Given text:
What Should the Bush Administration Do About High Energy Prices?

Aired May 08, 2001 - 19:30   ET

THIS IS A RUSH TRANSCRIPT. THIS COPY MAY NOT BE IN ITS FINAL FORM AND MAY BE UPDATED.


THIS IS A RUSH TRANSCRIPT. THIS COPY MAY NOT BE IN ITS FINAL FORM AND MAY BE UPDATED.
TUCKER CARLSON, CO-HOST: More rolling blackouts this evening, and by fall, gasoline could cost $3 a gallon, which in turn will raise the price of everything from daisies to dairy to the family trip to Disneyland.

There's an energy crisis brewing. The question is, what to do about it? The administration will outline its energy policy in some detail next week. In the meantime, the White House has made two points clear: Don't blame us, we just got here, and don't expect us to lower gas prices. We can't.

Not good enough, say critics, including the increasingly desperate governor of California, Gray Davis. Send help soon, he says. But what sort of help should the government send: price controls, more refineries, a tougher stance with OPEC. Or is conservation the real answer: more fans, fewer air conditioners? It's going to be a long, hot, expensive summer --Bill.

BILL PRESS, CO-HOST: Indeed, Tucker. Congressman, good to see you back on CROSSFIRE. I'm just amazed at what a difference a year makes. Last summer, gas prices started to go up. Candidate George Bush was blaming it all on Bill Clinton, demanding that the president act.

This year, it's a little different story. Gas prices going up, here what's White House press secretary Ari Fleischer yesterday said was going to be the president's response.

(BEGIN VIDEO CLIP)

ARI FLEISCHER, WHITE HOUSE PRESS SECRETARY: His focus is on long-term solutions, not quick fixes. Quick fixes don't work. He wants to have the focus on that which is long-term, that'll work.

(END VIDEO CLIP)

PRESS: In other words, he's saying to American consumers drop dead.

REP. VITO FOSSELLA (R), NEW YORK: I disagree. I think what he is doing is acting. For a couple years now, I know people in this town, but more importantly, people across the country have realized that there's been an energy policy, or lack thereof, across the country.

I think what the president is doing is the responsible and the right thing to do, to lay out to the American people, acknowledge the reality that demand has grown over the years, and will continue to grow in a positive way, but supply has not -- infrastructure, refineries -- and as a result, we have seen the spikes, not just at the gas pump, but in New York, for example, last year, we experienced high home heating oil prices.

So, I think what the president is doing is playing catch-up for the failure to act are for the last five, 10, 15 years, and that's the surest and most important way that we're going to continue to solve this energy problem we're having.

PRESS: I know. That's what the White House says. They keep blaming everybody that came there before them, but Bush is there now, and there may be several things you can do: cutting the gas tax, Bush is opposed to it. There's one other thing he suggested in a debate last January that President Clinton should do. I just want to remind you of what Bush then was saying.

Here he is, President Bush.

(BEGIN VIDEO CLIP, JANUARY 26, 2000)

GOV. GEORGE W. BUSH (R-TX), PRESIDENTIAL CANDIDATE: What I think the president ought to do is he ought to get on the phone with the OPEC cartel and say, we expect you to open your spigots.

Extracted material:
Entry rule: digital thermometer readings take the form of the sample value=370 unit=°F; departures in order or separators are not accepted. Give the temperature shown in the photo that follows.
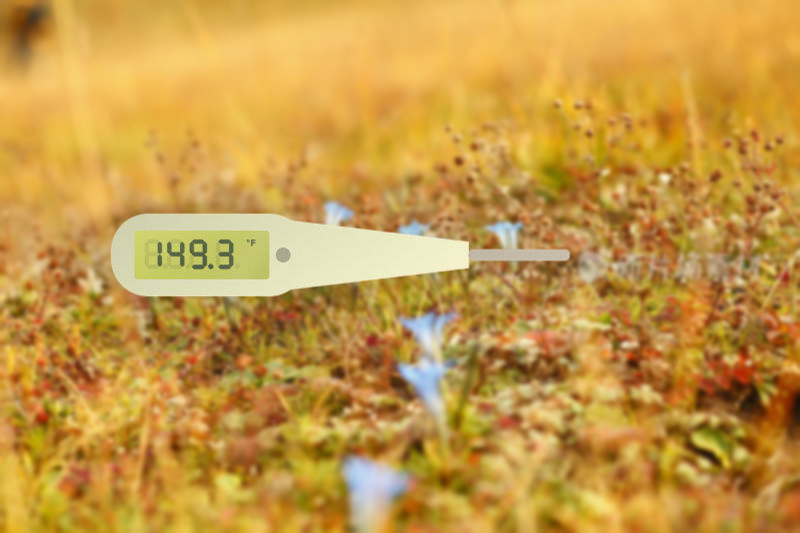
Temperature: value=149.3 unit=°F
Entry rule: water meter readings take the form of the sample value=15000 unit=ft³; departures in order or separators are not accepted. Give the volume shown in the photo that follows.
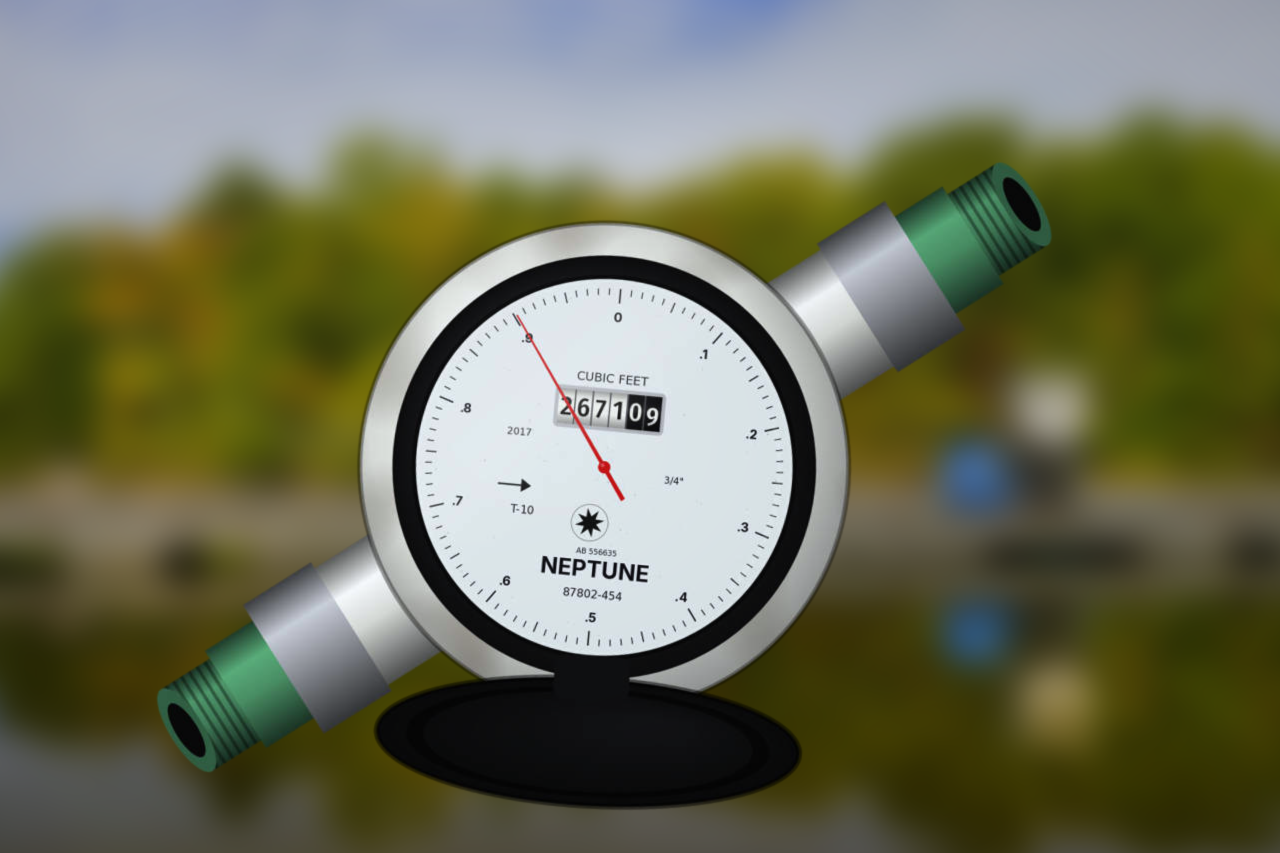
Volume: value=267108.90 unit=ft³
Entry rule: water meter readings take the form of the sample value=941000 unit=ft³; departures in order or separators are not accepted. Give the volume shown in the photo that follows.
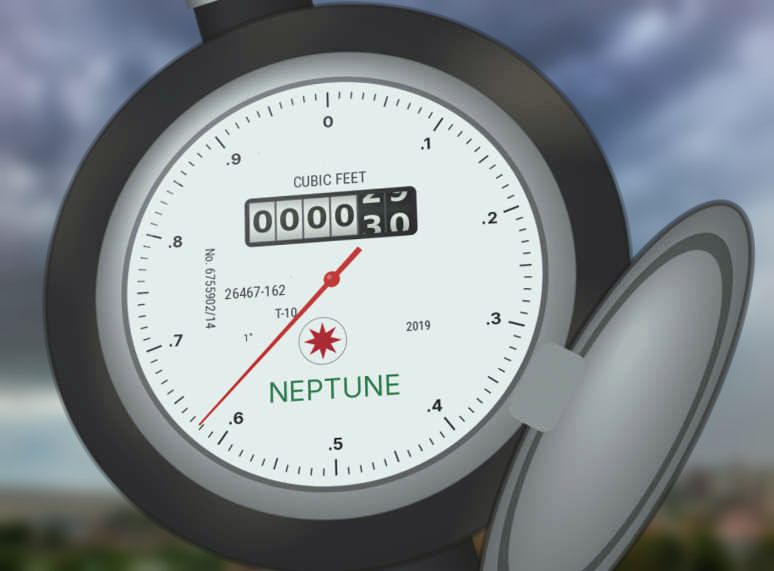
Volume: value=29.62 unit=ft³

Work instruction: Set down, word for word, the part of the energy-prices transcript that opens with the words "Aired May 08, 2001" and closes with "trip to Disneyland.".

Result of this exercise:
Aired May 08, 2001 - 19:30   ET

THIS IS A RUSH TRANSCRIPT. THIS COPY MAY NOT BE IN ITS FINAL FORM AND MAY BE UPDATED.


THIS IS A RUSH TRANSCRIPT. THIS COPY MAY NOT BE IN ITS FINAL FORM AND MAY BE UPDATED.
TUCKER CARLSON, CO-HOST: More rolling blackouts this evening, and by fall, gasoline could cost $3 a gallon, which in turn will raise the price of everything from daisies to dairy to the family trip to Disneyland.